### What is being asked
Please display each line from the items below that contains the string "order", matching case exactly.

[Extracted records]
══════════════════════════════
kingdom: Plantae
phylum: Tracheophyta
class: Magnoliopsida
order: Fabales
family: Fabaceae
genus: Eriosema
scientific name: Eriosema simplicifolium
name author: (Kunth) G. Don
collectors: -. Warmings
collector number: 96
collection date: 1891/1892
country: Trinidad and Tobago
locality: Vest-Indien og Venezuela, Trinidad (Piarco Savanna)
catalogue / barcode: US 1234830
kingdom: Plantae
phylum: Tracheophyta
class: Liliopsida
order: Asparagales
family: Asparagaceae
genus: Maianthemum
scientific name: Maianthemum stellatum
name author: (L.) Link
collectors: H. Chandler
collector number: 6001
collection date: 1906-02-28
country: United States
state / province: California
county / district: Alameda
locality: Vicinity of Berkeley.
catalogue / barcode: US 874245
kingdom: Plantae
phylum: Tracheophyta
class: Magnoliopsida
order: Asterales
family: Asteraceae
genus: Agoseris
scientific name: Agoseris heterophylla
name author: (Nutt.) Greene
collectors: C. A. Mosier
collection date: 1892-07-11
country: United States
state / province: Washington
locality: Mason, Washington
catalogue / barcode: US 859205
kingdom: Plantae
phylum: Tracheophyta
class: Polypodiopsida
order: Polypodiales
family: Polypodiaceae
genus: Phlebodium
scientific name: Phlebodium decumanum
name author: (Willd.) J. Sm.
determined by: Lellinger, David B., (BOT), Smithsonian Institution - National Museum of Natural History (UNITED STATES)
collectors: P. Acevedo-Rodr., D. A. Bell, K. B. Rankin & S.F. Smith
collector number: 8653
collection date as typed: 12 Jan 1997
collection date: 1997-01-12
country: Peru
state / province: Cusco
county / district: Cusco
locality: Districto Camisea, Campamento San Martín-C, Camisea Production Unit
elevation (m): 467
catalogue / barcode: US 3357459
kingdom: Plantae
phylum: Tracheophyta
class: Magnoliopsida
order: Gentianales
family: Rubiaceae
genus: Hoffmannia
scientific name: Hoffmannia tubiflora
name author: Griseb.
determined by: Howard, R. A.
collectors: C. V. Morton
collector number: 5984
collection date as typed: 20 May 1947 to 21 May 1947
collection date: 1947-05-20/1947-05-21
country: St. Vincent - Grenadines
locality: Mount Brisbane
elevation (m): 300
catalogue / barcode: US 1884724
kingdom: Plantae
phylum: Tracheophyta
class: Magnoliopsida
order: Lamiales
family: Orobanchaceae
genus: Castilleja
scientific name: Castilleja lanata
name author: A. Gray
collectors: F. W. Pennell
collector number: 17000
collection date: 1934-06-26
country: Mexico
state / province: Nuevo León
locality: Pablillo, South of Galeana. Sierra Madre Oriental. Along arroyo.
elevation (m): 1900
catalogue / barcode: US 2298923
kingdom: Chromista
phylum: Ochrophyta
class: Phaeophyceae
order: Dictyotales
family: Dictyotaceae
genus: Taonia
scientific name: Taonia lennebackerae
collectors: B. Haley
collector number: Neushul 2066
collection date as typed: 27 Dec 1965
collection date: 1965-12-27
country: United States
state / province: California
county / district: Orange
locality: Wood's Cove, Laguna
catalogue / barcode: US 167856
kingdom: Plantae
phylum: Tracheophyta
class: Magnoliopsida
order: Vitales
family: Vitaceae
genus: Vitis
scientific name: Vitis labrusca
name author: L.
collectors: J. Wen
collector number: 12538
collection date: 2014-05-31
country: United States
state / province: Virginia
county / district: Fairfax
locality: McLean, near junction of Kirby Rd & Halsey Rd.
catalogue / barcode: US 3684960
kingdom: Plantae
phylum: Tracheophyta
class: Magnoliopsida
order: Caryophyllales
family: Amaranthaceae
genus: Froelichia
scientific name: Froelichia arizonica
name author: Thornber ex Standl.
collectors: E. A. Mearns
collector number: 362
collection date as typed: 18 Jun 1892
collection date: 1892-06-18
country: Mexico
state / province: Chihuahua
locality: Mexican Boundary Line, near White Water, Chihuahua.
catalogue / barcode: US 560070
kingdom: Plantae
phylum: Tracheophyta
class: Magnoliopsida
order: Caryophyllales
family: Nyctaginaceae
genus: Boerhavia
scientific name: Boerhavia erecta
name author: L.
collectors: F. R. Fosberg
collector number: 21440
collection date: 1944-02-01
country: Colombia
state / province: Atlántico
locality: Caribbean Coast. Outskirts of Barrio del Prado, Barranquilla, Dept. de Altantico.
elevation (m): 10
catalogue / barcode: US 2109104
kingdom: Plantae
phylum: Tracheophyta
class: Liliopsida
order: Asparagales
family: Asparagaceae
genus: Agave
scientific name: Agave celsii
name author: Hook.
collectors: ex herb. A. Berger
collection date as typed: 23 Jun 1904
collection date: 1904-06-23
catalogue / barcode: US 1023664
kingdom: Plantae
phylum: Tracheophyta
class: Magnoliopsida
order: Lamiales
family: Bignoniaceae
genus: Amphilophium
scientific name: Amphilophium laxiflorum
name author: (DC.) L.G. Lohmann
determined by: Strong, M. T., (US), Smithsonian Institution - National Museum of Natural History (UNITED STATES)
══════════════════════════════
### The solution
order: Fabales
order: Asparagales
order: Asterales
order: Polypodiales
order: Gentianales
order: Lamiales
order: Dictyotales
order: Vitales
order: Caryophyllales
order: Caryophyllales
order: Asparagales
order: Lamiales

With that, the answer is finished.